TASK TO COMPLETE:
Can you reproduce the entries word for word, starting at the very beginning of the entries and ending with the line that contains "evita accidentes o malfuncionamientos que", with that line included?

INPUT:
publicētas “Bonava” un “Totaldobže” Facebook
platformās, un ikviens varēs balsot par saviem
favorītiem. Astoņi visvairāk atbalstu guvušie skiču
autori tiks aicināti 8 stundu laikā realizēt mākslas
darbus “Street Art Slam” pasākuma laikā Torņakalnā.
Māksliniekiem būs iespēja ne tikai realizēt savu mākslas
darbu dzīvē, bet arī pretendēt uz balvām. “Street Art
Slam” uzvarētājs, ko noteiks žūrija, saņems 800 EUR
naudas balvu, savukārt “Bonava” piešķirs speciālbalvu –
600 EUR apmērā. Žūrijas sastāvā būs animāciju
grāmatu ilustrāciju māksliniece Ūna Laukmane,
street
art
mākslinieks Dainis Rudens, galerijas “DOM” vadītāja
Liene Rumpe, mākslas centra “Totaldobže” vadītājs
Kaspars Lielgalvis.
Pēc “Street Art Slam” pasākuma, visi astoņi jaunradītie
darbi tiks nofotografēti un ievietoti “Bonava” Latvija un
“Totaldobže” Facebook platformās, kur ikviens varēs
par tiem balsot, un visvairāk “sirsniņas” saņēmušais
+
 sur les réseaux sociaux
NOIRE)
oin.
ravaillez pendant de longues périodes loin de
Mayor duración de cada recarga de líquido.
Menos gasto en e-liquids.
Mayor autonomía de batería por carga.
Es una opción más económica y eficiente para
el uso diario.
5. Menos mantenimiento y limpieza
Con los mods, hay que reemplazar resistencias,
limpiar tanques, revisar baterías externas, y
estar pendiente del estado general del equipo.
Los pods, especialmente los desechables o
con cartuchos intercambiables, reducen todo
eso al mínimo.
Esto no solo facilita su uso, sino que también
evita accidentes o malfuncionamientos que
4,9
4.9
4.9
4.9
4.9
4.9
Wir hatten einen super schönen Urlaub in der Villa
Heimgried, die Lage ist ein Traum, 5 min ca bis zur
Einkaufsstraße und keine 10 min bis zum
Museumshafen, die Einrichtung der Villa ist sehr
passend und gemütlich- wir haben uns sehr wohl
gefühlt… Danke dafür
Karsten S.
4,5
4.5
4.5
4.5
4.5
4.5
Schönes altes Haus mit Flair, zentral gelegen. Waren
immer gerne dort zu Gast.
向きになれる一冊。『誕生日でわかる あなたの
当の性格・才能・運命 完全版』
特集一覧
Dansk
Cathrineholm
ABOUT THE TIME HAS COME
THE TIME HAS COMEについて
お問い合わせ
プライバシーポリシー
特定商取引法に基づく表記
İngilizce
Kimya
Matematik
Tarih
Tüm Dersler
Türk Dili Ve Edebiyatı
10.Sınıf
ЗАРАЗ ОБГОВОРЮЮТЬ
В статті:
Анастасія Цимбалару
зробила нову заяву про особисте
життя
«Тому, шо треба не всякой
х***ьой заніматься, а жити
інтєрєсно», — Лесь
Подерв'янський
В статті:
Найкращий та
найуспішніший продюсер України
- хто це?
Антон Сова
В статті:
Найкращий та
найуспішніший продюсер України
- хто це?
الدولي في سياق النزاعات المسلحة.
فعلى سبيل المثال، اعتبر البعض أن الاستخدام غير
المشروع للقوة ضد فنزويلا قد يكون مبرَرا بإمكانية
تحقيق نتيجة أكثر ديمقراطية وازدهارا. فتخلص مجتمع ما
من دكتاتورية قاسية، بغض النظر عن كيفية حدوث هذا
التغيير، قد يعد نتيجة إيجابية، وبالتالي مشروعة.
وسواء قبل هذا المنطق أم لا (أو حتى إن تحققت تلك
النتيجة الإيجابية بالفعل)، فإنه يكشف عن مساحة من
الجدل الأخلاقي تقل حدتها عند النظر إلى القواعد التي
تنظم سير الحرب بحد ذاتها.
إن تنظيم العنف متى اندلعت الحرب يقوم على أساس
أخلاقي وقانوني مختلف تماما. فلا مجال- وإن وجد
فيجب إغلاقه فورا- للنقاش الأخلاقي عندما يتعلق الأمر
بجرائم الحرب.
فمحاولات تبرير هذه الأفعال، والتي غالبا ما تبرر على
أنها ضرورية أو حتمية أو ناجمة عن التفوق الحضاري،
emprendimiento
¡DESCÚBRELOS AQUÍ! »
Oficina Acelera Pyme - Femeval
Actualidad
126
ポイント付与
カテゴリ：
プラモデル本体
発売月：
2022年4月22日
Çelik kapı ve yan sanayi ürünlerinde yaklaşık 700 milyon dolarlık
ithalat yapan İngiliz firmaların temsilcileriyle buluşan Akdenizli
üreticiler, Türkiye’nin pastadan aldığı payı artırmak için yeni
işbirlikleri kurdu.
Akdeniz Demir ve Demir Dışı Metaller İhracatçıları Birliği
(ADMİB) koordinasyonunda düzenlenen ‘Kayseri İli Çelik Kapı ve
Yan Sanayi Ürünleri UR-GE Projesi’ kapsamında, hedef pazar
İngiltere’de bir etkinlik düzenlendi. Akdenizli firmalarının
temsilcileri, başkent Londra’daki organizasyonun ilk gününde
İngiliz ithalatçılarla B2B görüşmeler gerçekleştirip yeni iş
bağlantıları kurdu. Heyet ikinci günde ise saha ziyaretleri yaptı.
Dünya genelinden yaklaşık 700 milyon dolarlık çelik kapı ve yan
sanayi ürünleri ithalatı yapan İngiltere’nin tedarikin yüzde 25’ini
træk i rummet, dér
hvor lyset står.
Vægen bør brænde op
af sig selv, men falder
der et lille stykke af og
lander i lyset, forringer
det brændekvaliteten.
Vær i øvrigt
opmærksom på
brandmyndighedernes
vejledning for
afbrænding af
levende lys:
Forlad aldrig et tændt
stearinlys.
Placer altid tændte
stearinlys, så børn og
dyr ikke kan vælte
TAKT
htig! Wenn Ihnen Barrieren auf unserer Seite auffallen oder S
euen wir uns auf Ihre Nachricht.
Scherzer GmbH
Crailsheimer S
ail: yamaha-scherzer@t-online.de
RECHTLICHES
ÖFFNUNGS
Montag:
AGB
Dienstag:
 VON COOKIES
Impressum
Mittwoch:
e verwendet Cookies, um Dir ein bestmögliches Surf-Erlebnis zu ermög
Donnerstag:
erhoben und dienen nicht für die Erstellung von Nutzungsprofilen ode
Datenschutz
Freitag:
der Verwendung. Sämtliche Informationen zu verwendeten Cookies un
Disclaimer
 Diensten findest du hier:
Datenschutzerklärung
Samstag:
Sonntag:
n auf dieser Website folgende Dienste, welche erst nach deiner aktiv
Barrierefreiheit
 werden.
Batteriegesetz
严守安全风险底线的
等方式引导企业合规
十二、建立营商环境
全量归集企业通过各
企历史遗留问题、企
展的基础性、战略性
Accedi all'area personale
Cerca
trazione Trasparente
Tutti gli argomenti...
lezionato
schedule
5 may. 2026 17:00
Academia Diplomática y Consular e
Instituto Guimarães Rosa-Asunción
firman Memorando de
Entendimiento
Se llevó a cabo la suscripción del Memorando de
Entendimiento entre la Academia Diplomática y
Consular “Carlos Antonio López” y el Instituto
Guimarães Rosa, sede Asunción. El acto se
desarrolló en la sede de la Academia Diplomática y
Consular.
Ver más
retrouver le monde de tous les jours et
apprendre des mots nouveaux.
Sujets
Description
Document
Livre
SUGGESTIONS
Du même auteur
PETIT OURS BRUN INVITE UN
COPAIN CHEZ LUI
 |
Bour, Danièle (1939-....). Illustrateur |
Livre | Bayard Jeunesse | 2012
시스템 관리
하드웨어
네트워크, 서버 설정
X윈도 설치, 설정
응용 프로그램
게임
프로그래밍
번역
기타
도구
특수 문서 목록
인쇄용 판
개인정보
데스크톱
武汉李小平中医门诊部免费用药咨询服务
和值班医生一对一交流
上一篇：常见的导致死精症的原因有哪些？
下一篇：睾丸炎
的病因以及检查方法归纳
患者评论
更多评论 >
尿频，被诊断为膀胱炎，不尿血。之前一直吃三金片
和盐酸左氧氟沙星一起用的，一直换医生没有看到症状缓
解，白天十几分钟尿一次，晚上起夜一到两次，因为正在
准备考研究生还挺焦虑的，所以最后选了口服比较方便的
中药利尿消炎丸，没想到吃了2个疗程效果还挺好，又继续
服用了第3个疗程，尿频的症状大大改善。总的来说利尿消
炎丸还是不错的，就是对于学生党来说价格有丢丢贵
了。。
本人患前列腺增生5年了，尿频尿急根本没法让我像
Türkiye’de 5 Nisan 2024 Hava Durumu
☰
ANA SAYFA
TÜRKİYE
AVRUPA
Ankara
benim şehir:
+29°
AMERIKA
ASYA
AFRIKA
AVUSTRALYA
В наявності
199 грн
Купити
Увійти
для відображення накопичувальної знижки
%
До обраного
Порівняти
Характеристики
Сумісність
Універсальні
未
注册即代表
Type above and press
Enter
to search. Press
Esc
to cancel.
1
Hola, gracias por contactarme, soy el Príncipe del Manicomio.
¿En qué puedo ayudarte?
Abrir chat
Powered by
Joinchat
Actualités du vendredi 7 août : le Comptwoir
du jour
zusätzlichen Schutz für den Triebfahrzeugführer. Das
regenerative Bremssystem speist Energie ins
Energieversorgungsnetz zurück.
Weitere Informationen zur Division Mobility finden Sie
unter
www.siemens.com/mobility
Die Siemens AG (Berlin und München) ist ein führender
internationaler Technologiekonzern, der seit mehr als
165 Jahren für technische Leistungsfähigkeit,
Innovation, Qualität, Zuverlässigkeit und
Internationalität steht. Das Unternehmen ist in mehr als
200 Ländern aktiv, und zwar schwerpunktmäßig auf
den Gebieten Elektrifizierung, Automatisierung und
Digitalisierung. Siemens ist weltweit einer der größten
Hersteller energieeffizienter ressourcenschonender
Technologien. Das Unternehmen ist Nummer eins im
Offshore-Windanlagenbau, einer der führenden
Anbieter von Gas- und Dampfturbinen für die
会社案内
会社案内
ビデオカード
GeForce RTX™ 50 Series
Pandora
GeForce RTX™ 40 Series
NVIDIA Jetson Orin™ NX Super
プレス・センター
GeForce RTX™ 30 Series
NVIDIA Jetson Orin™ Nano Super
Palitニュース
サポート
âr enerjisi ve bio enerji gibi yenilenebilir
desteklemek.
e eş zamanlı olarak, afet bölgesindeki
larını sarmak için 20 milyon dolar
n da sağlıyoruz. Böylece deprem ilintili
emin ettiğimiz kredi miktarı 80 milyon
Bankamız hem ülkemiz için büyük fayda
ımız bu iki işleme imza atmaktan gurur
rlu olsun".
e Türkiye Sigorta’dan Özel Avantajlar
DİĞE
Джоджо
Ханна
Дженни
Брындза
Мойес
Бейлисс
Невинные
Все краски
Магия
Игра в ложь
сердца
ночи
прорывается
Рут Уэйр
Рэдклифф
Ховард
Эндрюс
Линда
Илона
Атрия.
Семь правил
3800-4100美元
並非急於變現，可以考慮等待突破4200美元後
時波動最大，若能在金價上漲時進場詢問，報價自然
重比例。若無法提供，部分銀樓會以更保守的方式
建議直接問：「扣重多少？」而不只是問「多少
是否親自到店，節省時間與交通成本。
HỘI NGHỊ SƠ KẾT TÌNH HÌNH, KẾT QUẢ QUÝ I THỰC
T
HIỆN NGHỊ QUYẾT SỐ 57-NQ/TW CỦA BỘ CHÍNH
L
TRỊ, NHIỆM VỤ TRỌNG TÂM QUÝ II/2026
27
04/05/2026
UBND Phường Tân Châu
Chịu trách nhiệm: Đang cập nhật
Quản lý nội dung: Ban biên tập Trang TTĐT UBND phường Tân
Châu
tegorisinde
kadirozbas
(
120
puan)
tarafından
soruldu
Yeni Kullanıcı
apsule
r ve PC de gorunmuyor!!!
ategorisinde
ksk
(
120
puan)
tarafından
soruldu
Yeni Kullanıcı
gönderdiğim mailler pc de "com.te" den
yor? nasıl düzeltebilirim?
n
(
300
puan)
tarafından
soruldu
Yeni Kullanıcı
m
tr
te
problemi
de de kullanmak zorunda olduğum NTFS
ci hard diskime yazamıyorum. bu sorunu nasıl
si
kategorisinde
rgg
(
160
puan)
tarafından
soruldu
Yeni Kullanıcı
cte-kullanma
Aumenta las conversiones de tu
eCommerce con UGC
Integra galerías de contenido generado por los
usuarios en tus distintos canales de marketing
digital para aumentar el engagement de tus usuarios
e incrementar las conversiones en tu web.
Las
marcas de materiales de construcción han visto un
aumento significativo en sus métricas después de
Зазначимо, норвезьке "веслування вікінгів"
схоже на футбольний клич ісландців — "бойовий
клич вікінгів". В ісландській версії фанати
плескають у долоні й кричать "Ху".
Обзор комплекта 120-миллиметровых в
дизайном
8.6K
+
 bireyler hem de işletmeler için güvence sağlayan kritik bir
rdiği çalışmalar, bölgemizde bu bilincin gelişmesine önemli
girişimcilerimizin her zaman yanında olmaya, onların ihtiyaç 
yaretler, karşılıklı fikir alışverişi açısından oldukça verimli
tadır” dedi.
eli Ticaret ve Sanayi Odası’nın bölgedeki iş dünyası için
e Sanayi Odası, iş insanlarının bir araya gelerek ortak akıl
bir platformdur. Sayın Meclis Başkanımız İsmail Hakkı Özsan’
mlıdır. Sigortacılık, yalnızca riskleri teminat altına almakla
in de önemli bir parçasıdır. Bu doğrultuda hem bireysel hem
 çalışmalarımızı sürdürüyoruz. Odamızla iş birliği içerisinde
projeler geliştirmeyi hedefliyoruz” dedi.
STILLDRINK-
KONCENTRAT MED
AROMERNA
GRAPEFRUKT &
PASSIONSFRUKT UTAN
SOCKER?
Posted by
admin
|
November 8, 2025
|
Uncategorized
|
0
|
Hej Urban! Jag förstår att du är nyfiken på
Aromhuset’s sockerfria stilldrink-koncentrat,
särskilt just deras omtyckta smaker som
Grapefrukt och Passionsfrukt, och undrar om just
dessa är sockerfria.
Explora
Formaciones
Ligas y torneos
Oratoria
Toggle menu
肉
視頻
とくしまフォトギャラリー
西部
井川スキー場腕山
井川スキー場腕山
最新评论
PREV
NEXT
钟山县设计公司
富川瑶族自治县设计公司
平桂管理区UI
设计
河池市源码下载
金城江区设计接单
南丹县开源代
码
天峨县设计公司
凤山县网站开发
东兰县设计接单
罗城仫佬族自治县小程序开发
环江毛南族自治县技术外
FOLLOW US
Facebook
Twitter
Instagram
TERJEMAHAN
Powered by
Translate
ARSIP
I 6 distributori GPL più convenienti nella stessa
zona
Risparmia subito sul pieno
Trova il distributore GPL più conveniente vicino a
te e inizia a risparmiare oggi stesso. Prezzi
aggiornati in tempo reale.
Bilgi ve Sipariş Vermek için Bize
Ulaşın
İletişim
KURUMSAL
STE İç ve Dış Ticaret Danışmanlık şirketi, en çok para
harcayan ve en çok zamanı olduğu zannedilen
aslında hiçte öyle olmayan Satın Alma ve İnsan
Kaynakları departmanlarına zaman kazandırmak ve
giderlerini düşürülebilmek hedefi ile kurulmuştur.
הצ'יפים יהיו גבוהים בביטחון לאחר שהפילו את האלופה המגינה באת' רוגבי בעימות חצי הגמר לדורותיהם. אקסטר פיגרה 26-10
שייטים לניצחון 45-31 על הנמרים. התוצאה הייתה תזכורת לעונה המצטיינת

EXERCISE RESPONSE:
publicētas “Bonava” un “Totaldobže” Facebook
platformās, un ikviens varēs balsot par saviem
favorītiem. Astoņi visvairāk atbalstu guvušie skiču
autori tiks aicināti 8 stundu laikā realizēt mākslas
darbus “Street Art Slam” pasākuma laikā Torņakalnā.
Māksliniekiem būs iespēja ne tikai realizēt savu mākslas
darbu dzīvē, bet arī pretendēt uz balvām. “Street Art
Slam” uzvarētājs, ko noteiks žūrija, saņems 800 EUR
naudas balvu, savukārt “Bonava” piešķirs speciālbalvu –
600 EUR apmērā. Žūrijas sastāvā būs animāciju
grāmatu ilustrāciju māksliniece Ūna Laukmane,
street
art
mākslinieks Dainis Rudens, galerijas “DOM” vadītāja
Liene Rumpe, mākslas centra “Totaldobže” vadītājs
Kaspars Lielgalvis.
Pēc “Street Art Slam” pasākuma, visi astoņi jaunradītie
darbi tiks nofotografēti un ievietoti “Bonava” Latvija un
“Totaldobže” Facebook platformās, kur ikviens varēs
par tiem balsot, un visvairāk “sirsniņas” saņēmušais
+
 sur les réseaux sociaux
NOIRE)
oin.
ravaillez pendant de longues périodes loin de
Mayor duración de cada recarga de líquido.
Menos gasto en e-liquids.
Mayor autonomía de batería por carga.
Es una opción más económica y eficiente para
el uso diario.
5. Menos mantenimiento y limpieza
Con los mods, hay que reemplazar resistencias,
limpiar tanques, revisar baterías externas, y
estar pendiente del estado general del equipo.
Los pods, especialmente los desechables o
con cartuchos intercambiables, reducen todo
eso al mínimo.
Esto no solo facilita su uso, sino que también
evita accidentes o malfuncionamientos que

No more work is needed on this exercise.